Обсуждение было оживленным. Работающие в клинике непрофессиональные медработники “Занми Ласанте”, живущие среди крестьян и сами недавние крестьяне, подчеркивали, что чем беднее больные, тем хуже идет лечение, например из-за плохого питания. Один медработник сказал, используя гаитянское выражение, что давать голодающему больному лекарство от ТБ – это то же самое, что “мыть руки и вытирать их о землю”. Однако профессиональные медики – врачи, медсестры и лаборанты – давали другое объяснение. Они видели причину в психологии больных, как обычно и пишут в научных журналах. Как только больные чувствовали себя немного лучше, задолго до настоящего выздоровления, они переставали принимать лекарства. ТБ вызывается не микробами, а колдовством, наведенным врагами, считали они.

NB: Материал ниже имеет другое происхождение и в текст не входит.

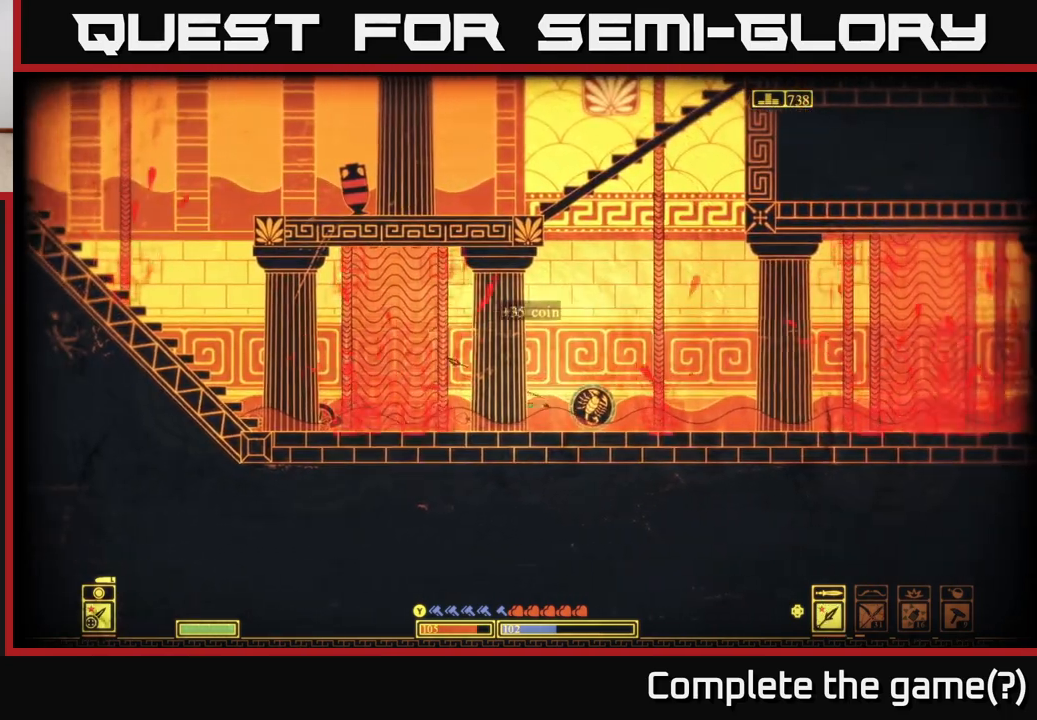
{"buttons": [], "left_stick": "left", "right_stick": "up", "events": [[233, "right_stick", "up-left"], [450, "right_stick", "up"]]}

Фармер чувствовал, что не может объединить эти две идеи. Теория медработников сводилась к описанию социо-экономического устройства, которое он называл “насилием структуры”. Но как растущий антрополог он понимал, насколько важны народные верования, о которых говорили медики-профессионалы. Тогда он решил изучить проблему. В то время он еще был студентом в Гарварде. И вот он спланировал исследование как учебный курс, который сам же и проходил.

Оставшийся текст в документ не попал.